*WHAT IS REQUIRED:* Can you arrange every one of these rows as a Markdown table with the columns No. and Line, giving each line its own numbered row and leaving out blank lines and the pictures?

*SUPPLIED RECORDS:*
========

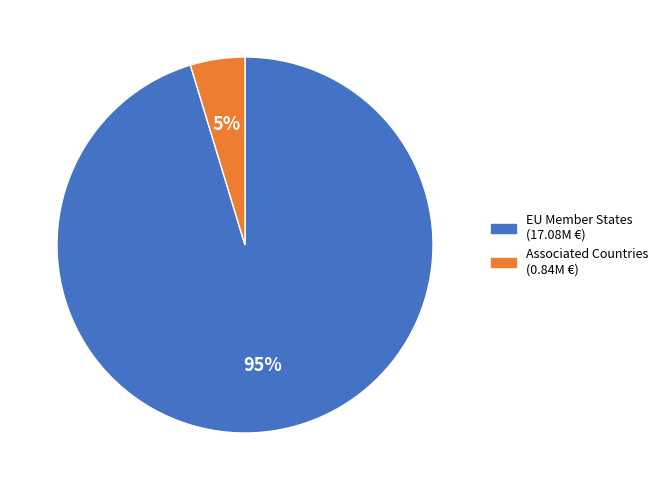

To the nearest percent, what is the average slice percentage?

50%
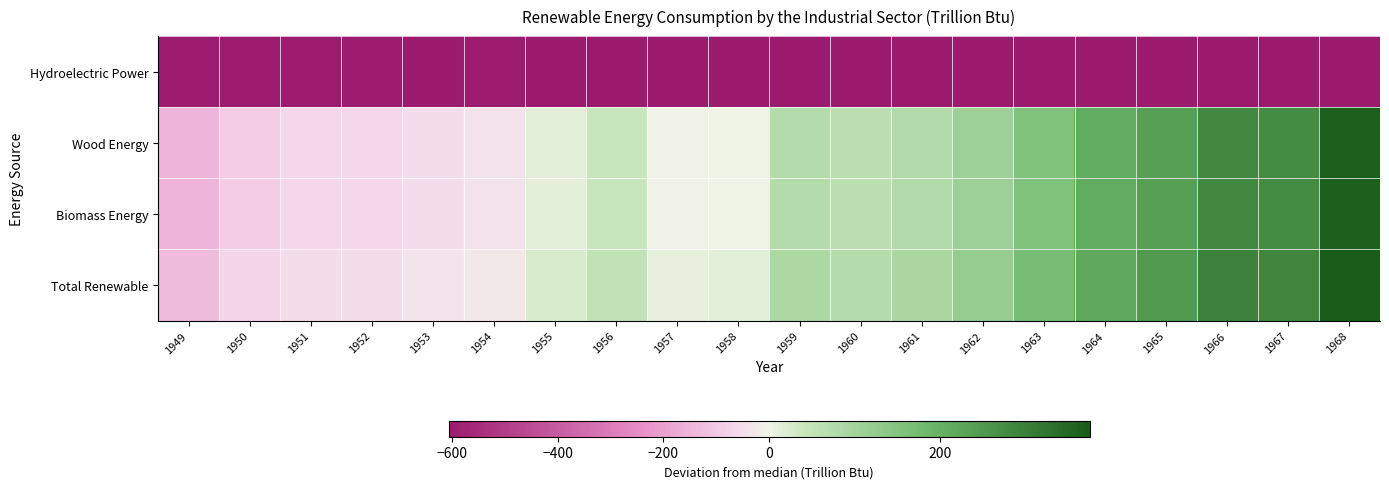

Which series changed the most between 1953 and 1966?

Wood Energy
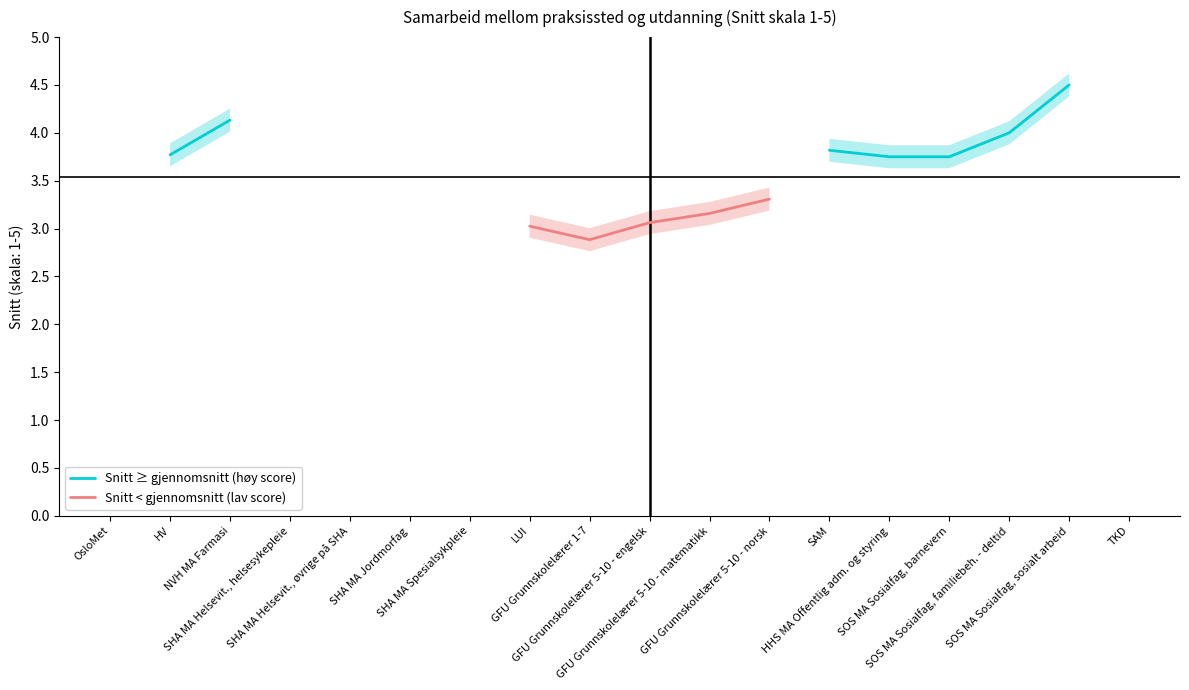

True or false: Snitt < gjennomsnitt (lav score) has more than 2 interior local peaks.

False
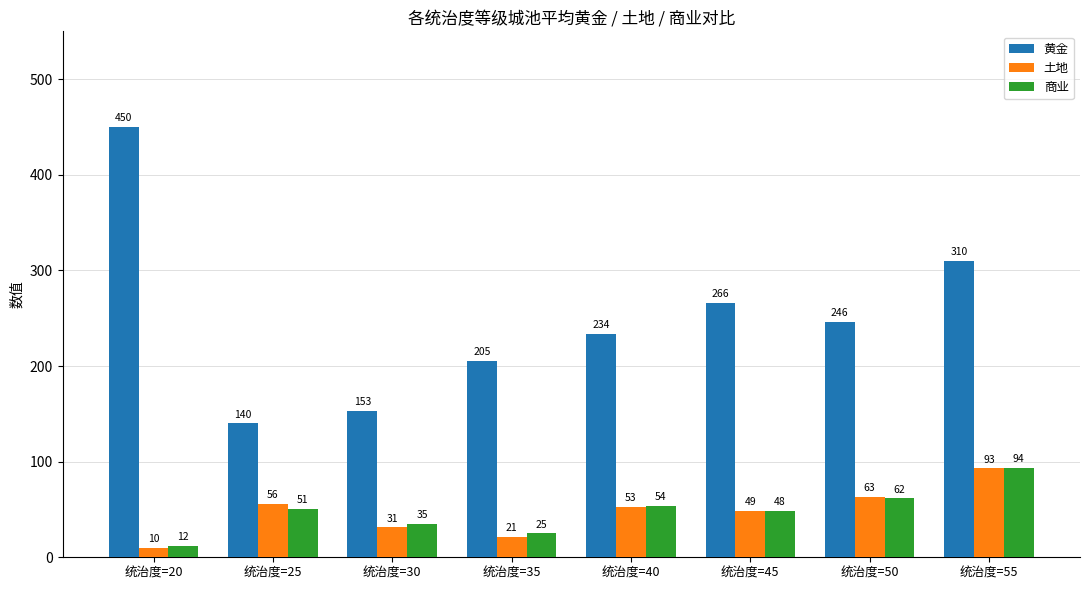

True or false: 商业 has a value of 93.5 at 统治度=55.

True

========

*RESPONSE TO THE TASK:*
| No. | Line |
|---|---|
| 1 | To the nearest percent, what is the average slice percentage? |
| 2 | 50% |
| 3 | Which series changed the most between 1953 and 1966? |
| 4 | Wood Energy |
| 5 | True or false: Snitt < gjennomsnitt (lav score) has more than 2 interior local peaks. |
| 6 | False |
| 7 | True or false: 商业 has a value of 93.5 at 统治度=55. |
| 8 | True |